Passage shown
━━━━━━━━━━━━━━━━━━━━━━━━━━━━━━
Maurice Ravel’s L’Heure Espagnole (Spanish Time) is a comedy musical in one act sung in French with English surtitles.

I thought, since I had never seen a production of Ravel’s lyric fantasy, that it would be a good idea, before watching Stephen Medcalf’s modern update for Grange Park Opera, to watch Frank Corsara’s traditional production for Glyndebourne first.

L’Heure Espagnole premièred in Paris in 1911, when audiences found the subject matter slightly risqué and more suitable for vaudeville theatres than opera houses.

The libretto is by Frank-Nohain and based on his 1904 play. The farce is set in Toledo in the 18th century. The bored wife of a clockmaker looks forward to having sex whilst her husband is out of the shop checking municipal clocks.

She is courted by two men: a young poet who is more interested in poetry than sex and an elderly financier. Both men end up hiding inside grandfather clocks whilst she has it off with a local mule-driver. Mules are well-known for their big muscles.

Lovers hiding under beds, behind the curtain and in cupboards is the norm. A recent survey showed that very few lovers have hidden in grandfather clocks.

Grange Hill shot their production in February. The opera audio was recorded at the Wigmore Hall and the filming took place over four days in Kensington High Street, London, at Howard Walwyn Fine Antique Clocks.
━━━━━━━━━━━━━━━━━━━━━━━━━━━━━━
(Collection entries)
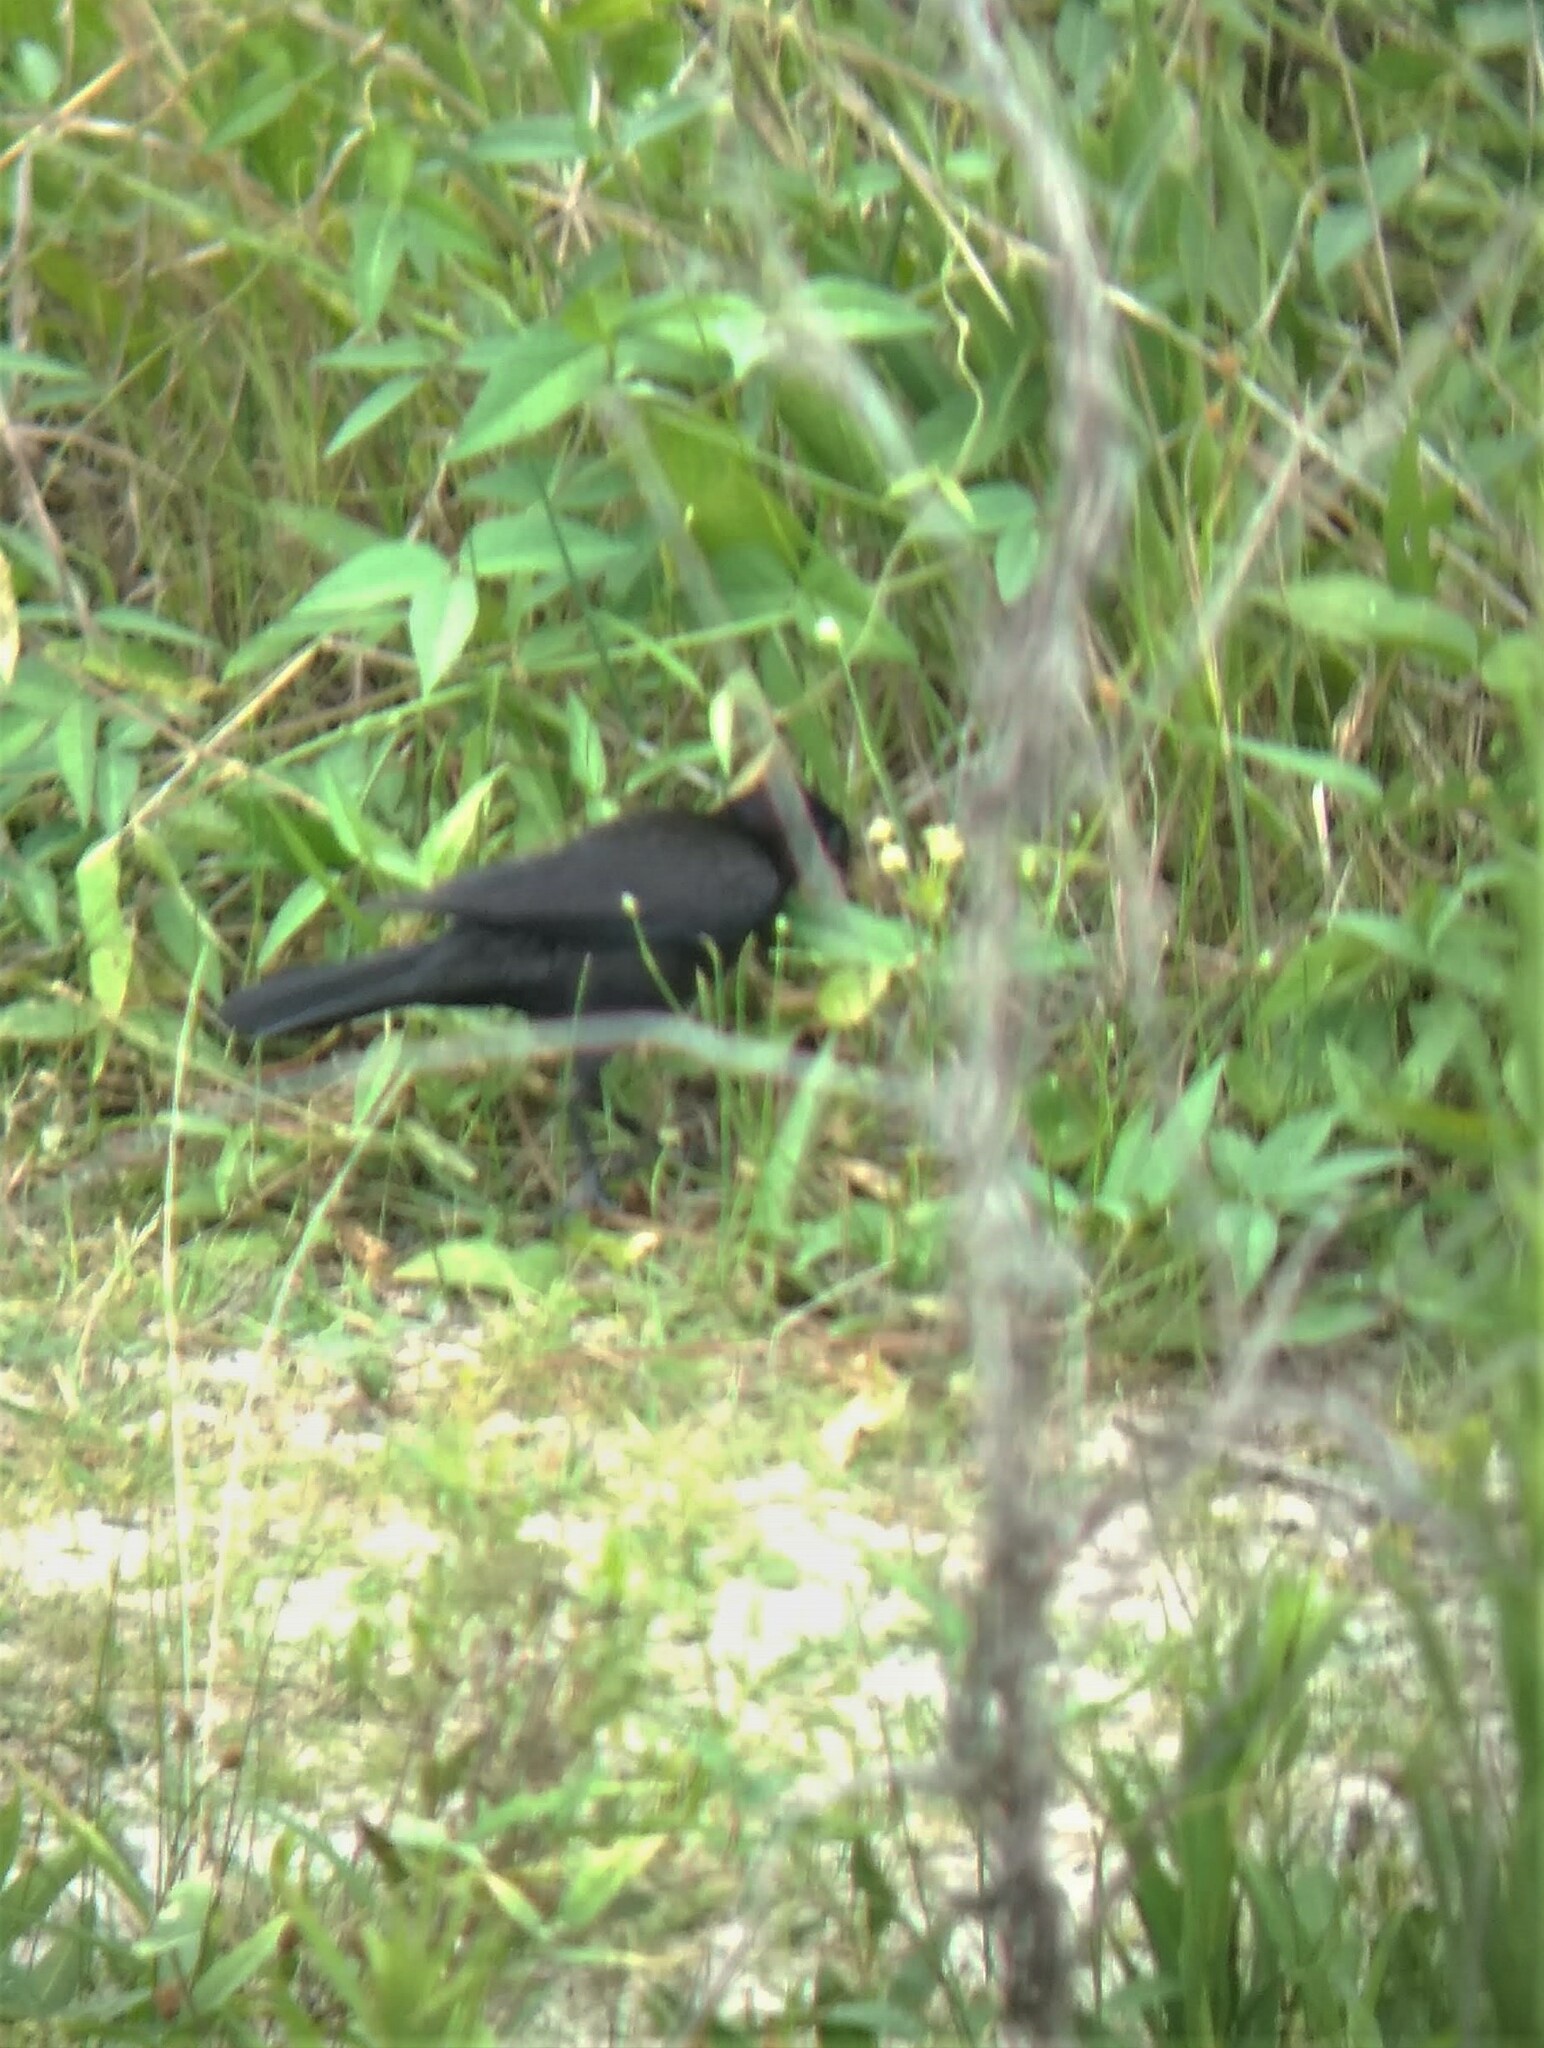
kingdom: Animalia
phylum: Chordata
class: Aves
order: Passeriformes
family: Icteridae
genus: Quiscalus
━━━━━━━━━━━━━━━━━━━━━━━━━━━━━━
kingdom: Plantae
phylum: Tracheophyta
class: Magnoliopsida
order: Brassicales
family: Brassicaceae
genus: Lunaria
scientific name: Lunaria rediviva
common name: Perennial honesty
━━━━━━━━━━━━━━━━━━━━━━━━━━━━━━
Actions to take
1. Reproduce, word for word, the lines of the records from the line containing "phylum: Tracheophyta" through the line containing "common name: Perennial honesty", with both of those lines included.
2. Pick up the review of L'Heure Espagnole after its last sentence and keep writing it.
These records are unrelated to the review of L'Heure Espagnole.

Answers for this exercise
1.
phylum: Tracheophyta
class: Magnoliopsida
order: Brassicales
family: Brassicaceae
genus: Lunaria
scientific name: Lunaria rediviva
common name: Perennial honesty

2.
The update works well. The actual setting and the wide variety of clocks are very much part of the production’s success. The singers mime to their own soundtrack. Jeffery Lloyd Robert is the clockmaker. Elgan Llyr Thomas is the banker. Ashley Rivers is the young poet. Ross Rambogin is the delivery man. Catherine Backhouse is the sexually frustrated wife and she often addresses the camera directly.

My advice would be to watch both the Grange Park and the Glyndebourne productions and, like I did, to watch Frank Corsara’s 1987 Glyndebourne production first. Conducted by Sian Edwards and designed by Maurice Sendak, it is charming and funny an absolute delight, a perfect 18th century period comedy piece, perfectly acted. The cast behaves like clockwork toys.

Remy Corazza is the cuckolded watchmaker. Anna Steiger is his brittle wife. Thierry Dran is the immature poet. Francois Loup is the aged financier. Francois Le Roux is the naïve mule-driver who has biceps but no conversation.